**YOUR TASK**
Reproduce the whole interview excerpt below word for word.

**DOCUMENT SEGMENT**
You know, they think just general things, like if you’re
filling out a job application and your name is a Roloff or a con name
just automatically means some things. You know, you may not get a call
back. That’s one example. So, you know, for me, it was important to make
the change. It was something that I felt that I needed to do.
Now when I’m called, even when I’m called Scott, it’s not
something that hurts. It’s not something that feels strange anymore
because aTunde and Adjuah exists, right? But I remember even being a
young person in school and they would say Scott, Christian Scott. It
would be strange, you know.
Obviously, my surname is my father’s name and his father’s
name, and I love them very much, which is part of why I kept it because
I love them so much. But it was time to make a move and a change to
make sure that my children have their own…
Tavis: Let me ask one more question about this because, as I mentioned at the top, I’ve known your family so well for years.
Adjuah: Yeah, absolutely.
Tavis: And if I’m getting too personal, you push me back. Don’t hit me. Just push gently [laugh].
Adjuah: I’ll just…
Tavis: Play me out [laugh]. Pun intended. Just play me out. How did your family react?
Adjuah: You know, it’s interesting. Dependent on
the size of the family, right, most people were really happy that I did
it, but they were scared for me. When I first completed my name, it was
sort of a charged moment.

**GIVEN INFORMATION**
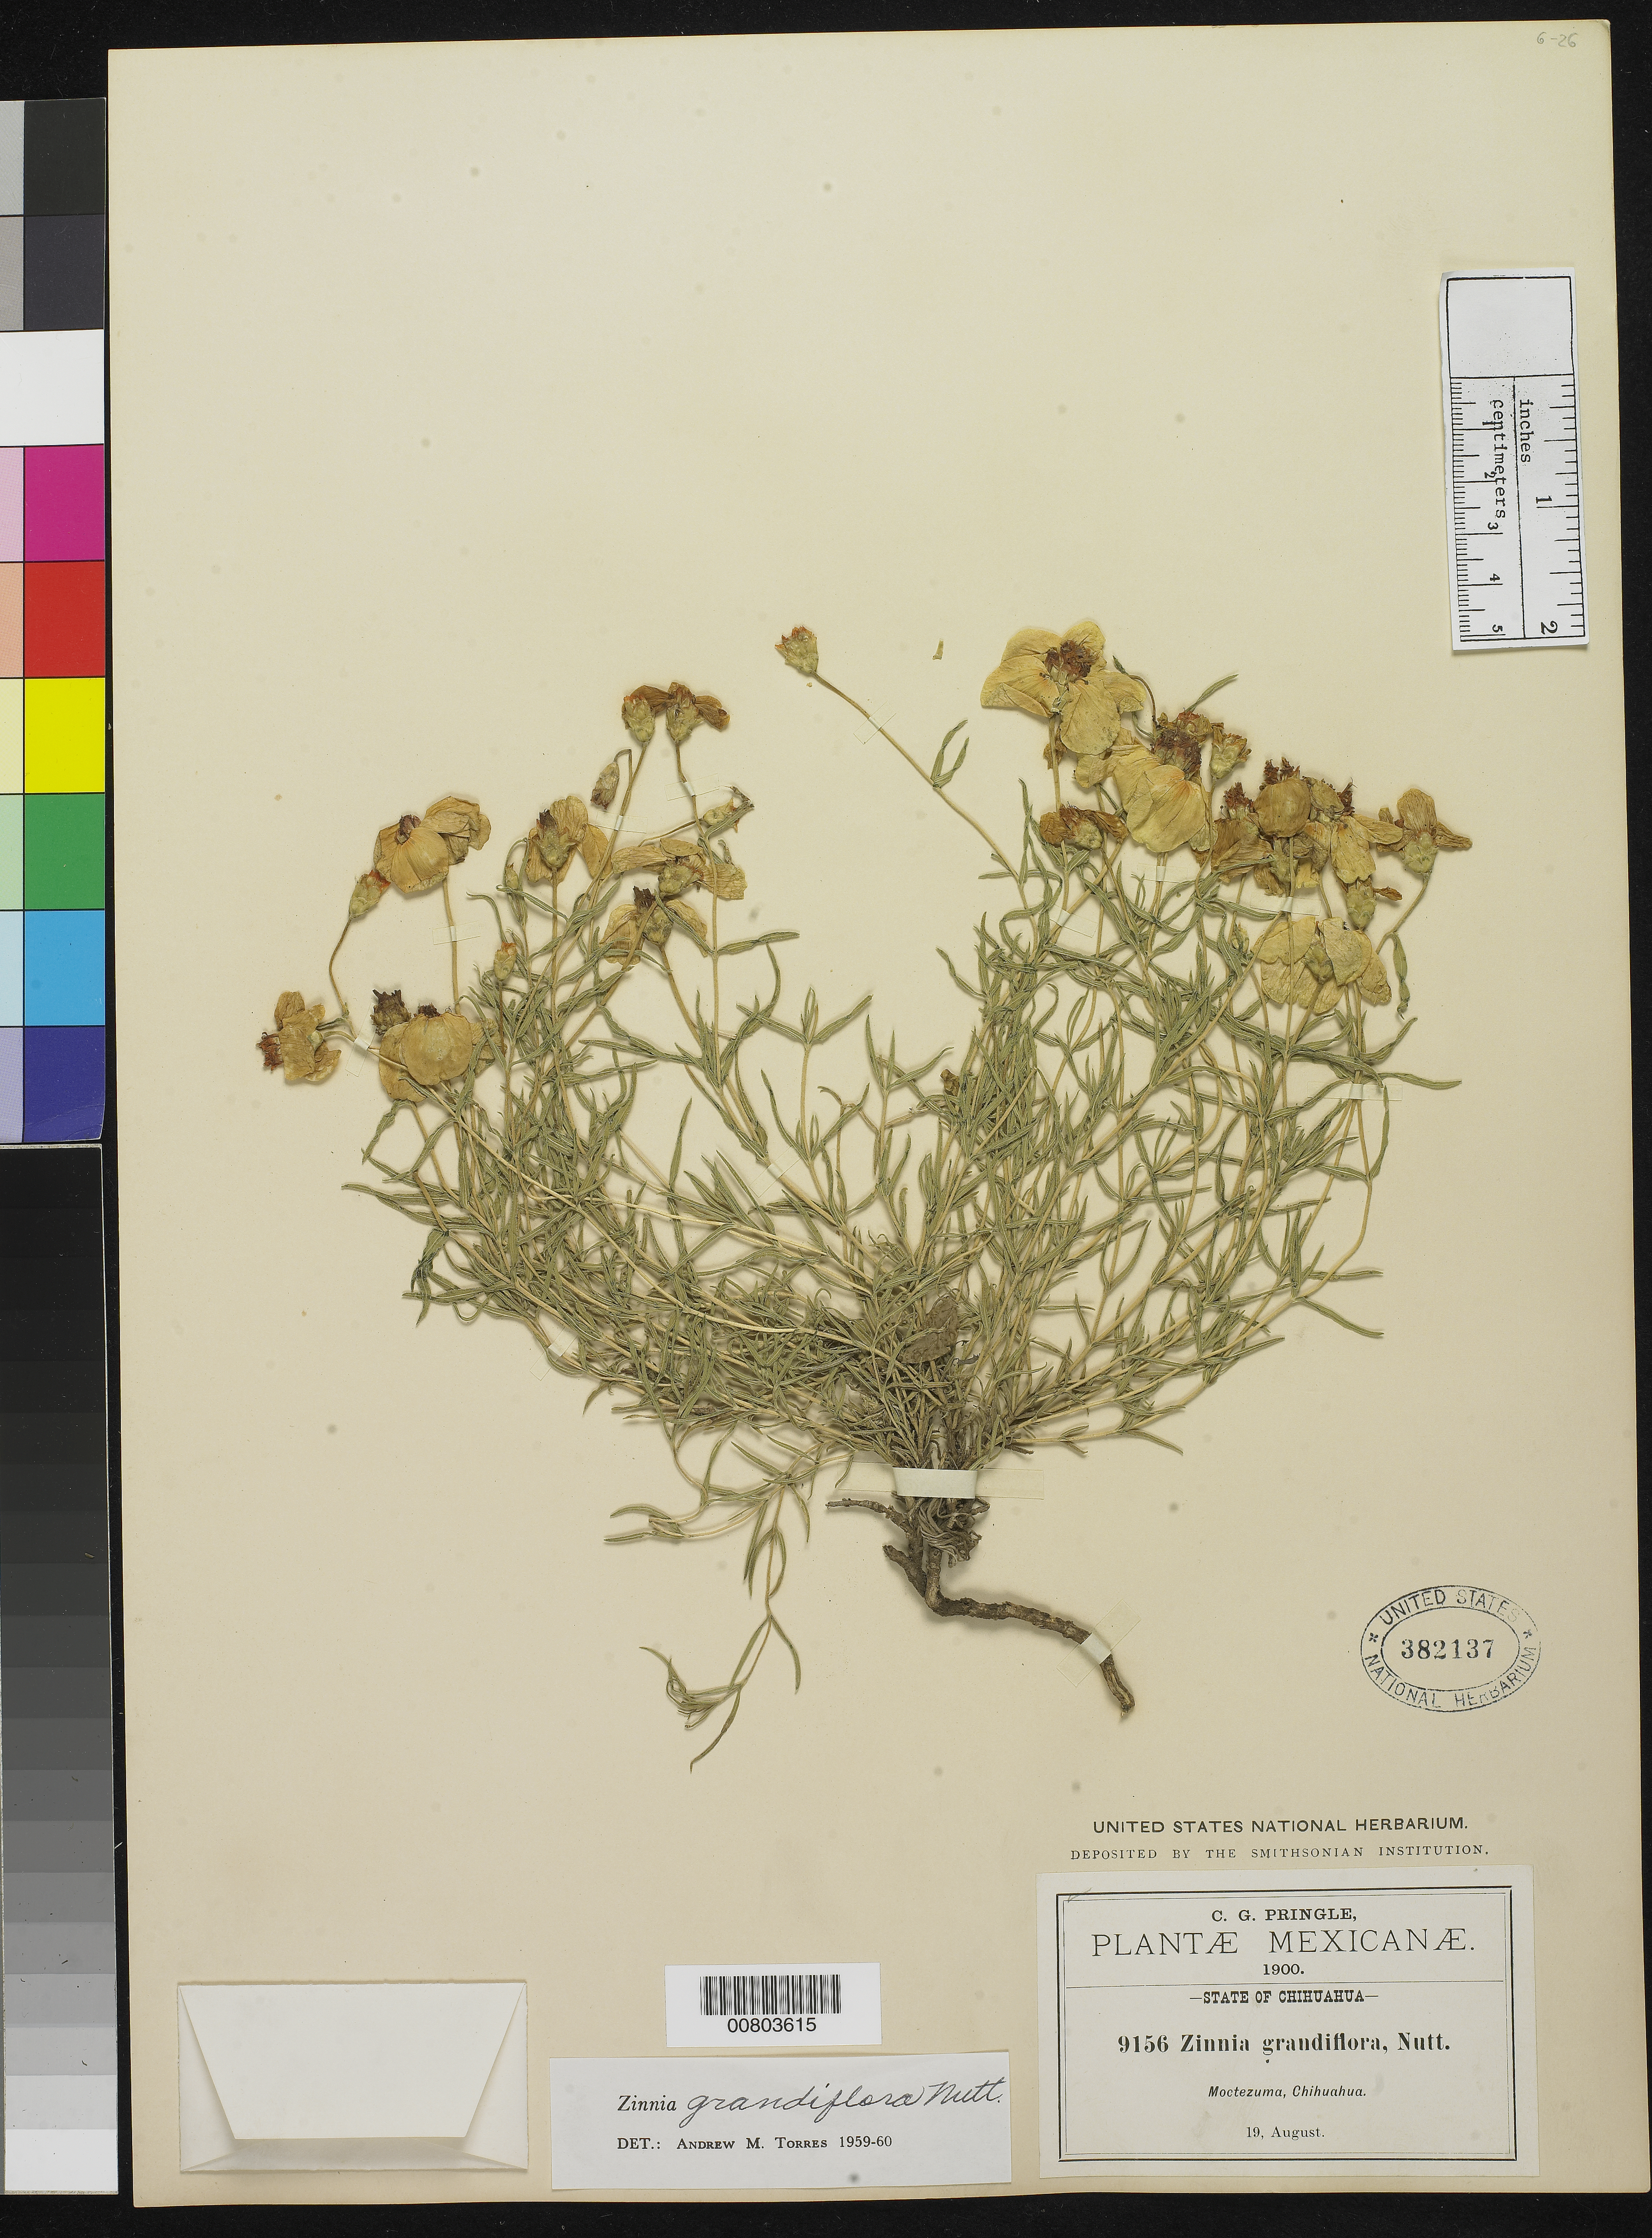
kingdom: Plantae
---
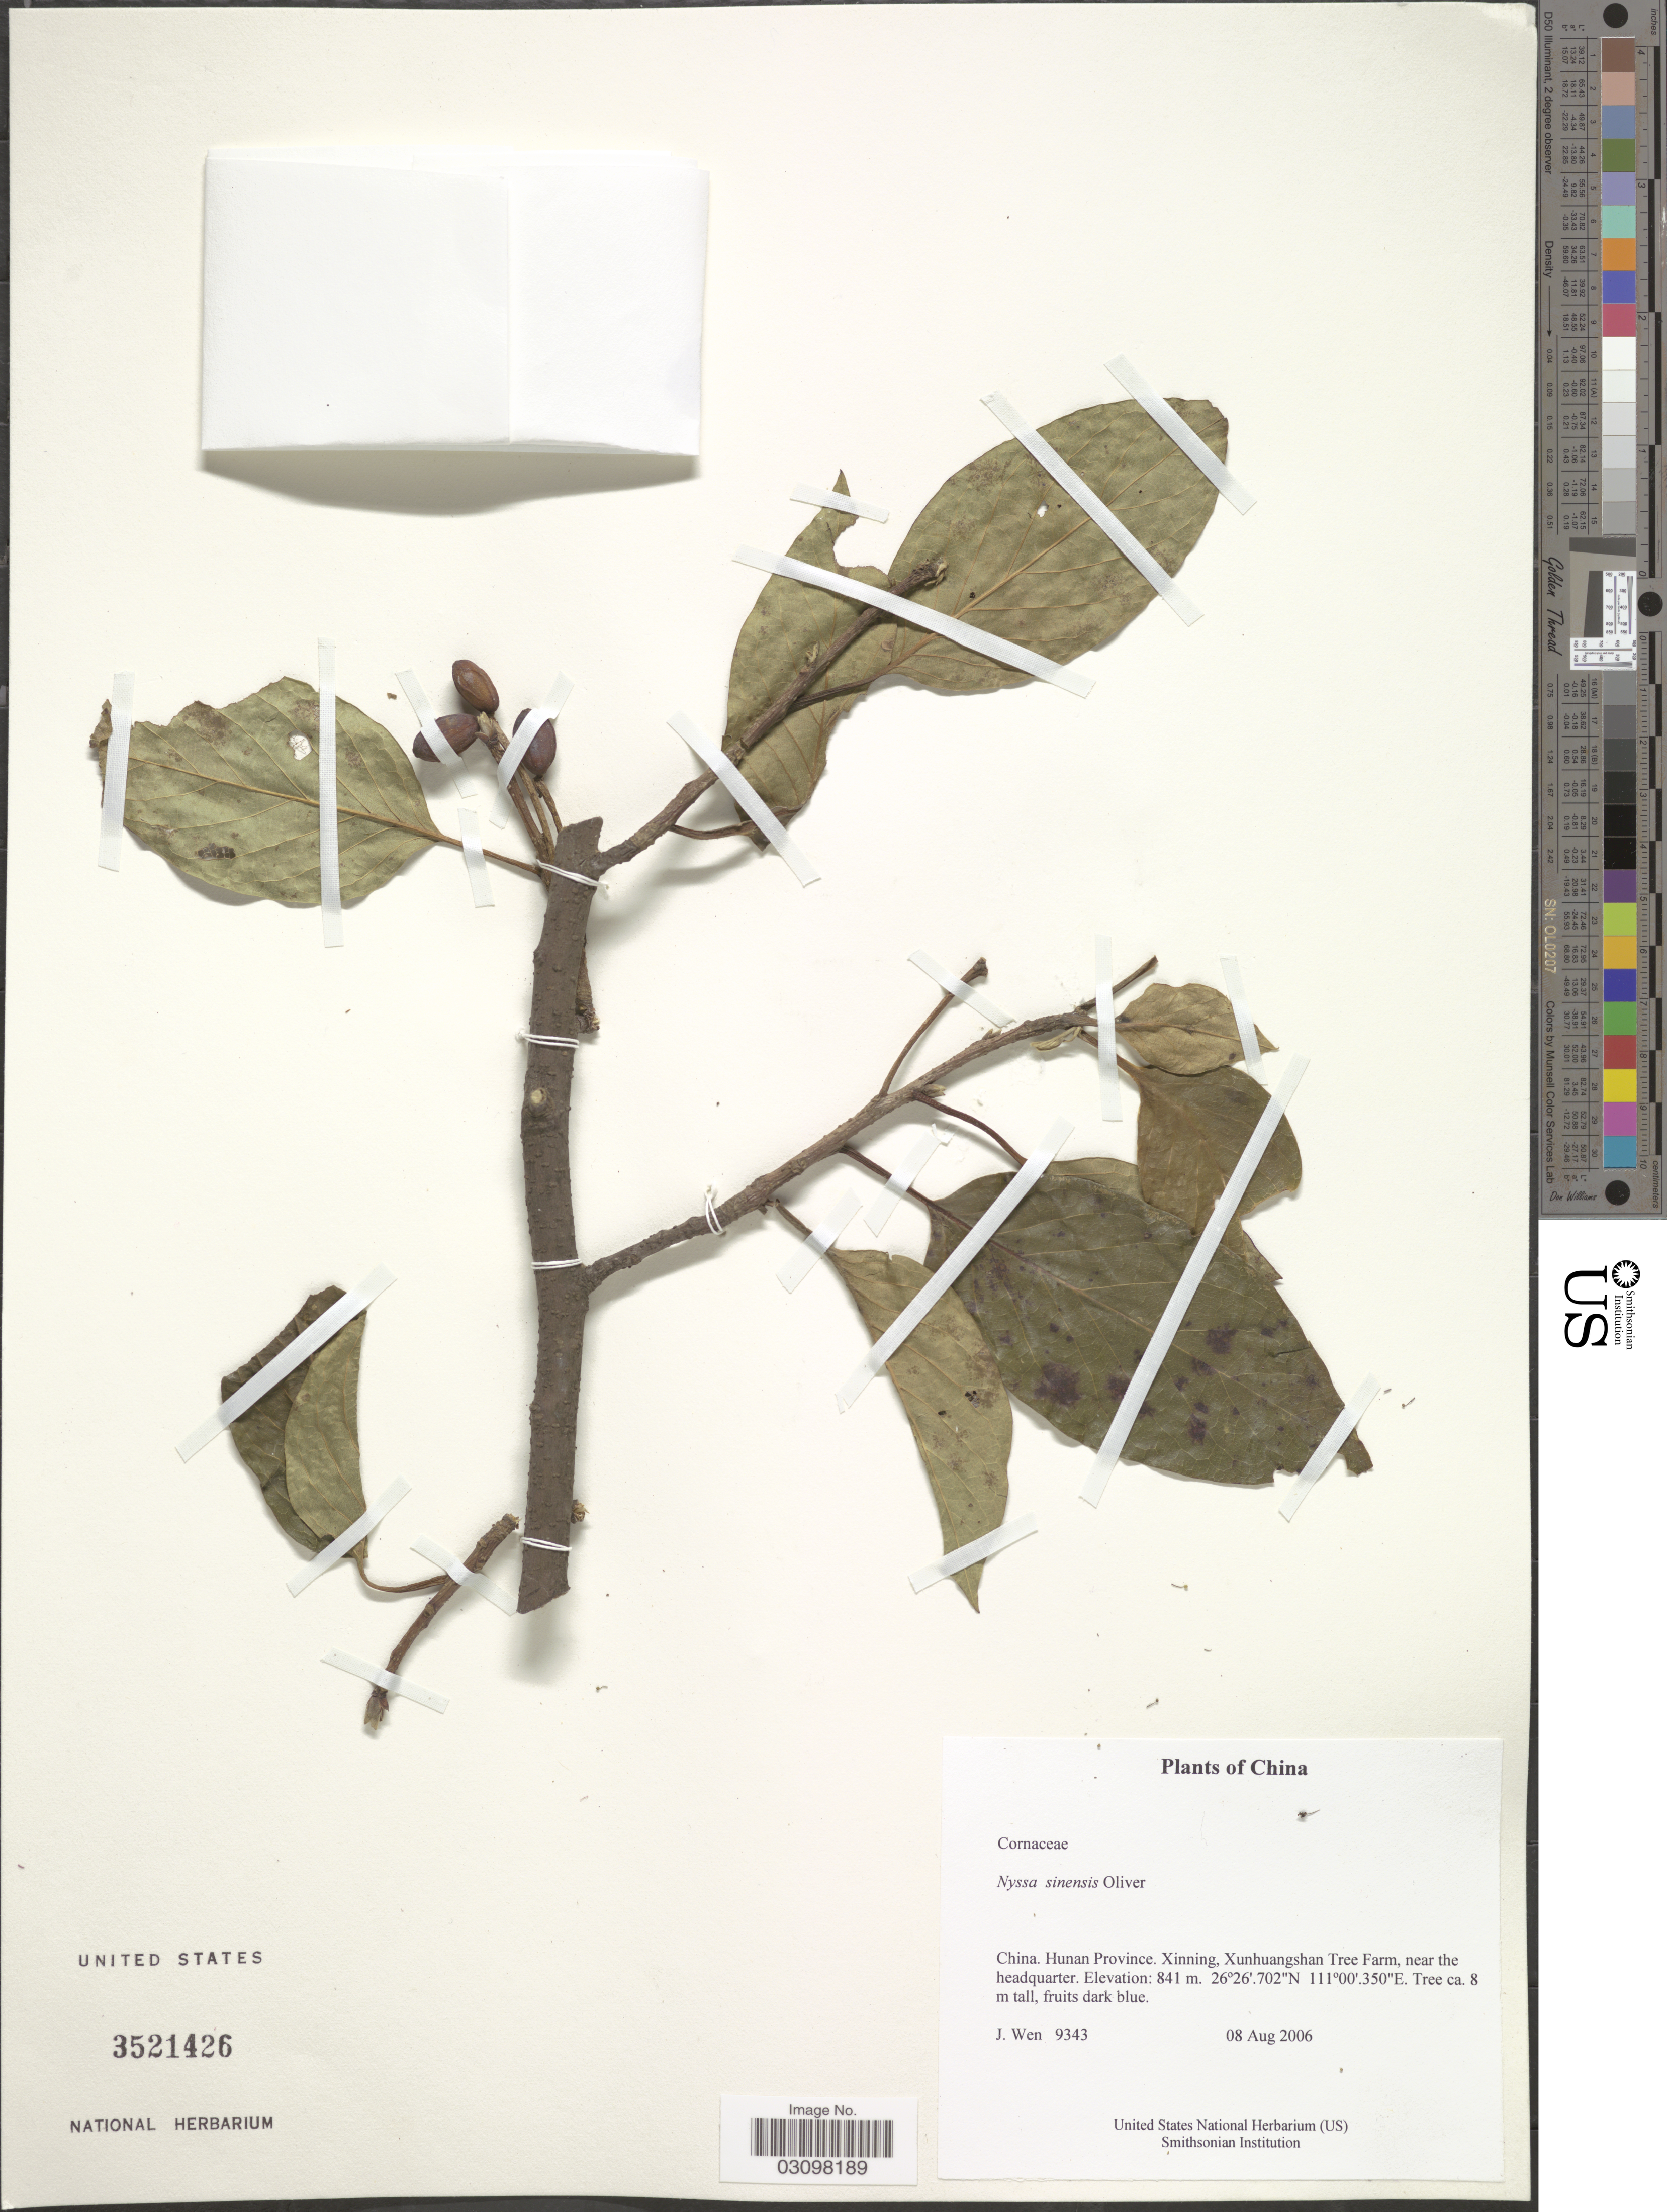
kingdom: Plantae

**OUTPUT OF THE TASK**
You know, they think just general things, like if you’re
filling out a job application and your name is a Roloff or a con name
just automatically means some things. You know, you may not get a call
back. That’s one example. So, you know, for me, it was important to make
the change. It was something that I felt that I needed to do.
Now when I’m called, even when I’m called Scott, it’s not
something that hurts. It’s not something that feels strange anymore
because aTunde and Adjuah exists, right? But I remember even being a
young person in school and they would say Scott, Christian Scott. It
would be strange, you know.
Obviously, my surname is my father’s name and his father’s
name, and I love them very much, which is part of why I kept it because
I love them so much. But it was time to make a move and a change to
make sure that my children have their own…
Tavis: Let me ask one more question about this because, as I mentioned at the top, I’ve known your family so well for years.
Adjuah: Yeah, absolutely.
Tavis: And if I’m getting too personal, you push me back. Don’t hit me. Just push gently [laugh].
Adjuah: I’ll just…
Tavis: Play me out [laugh]. Pun intended. Just play me out. How did your family react?
Adjuah: You know, it’s interesting. Dependent on
the size of the family, right, most people were really happy that I did
it, but they were scared for me. When I first completed my name, it was
sort of a charged moment.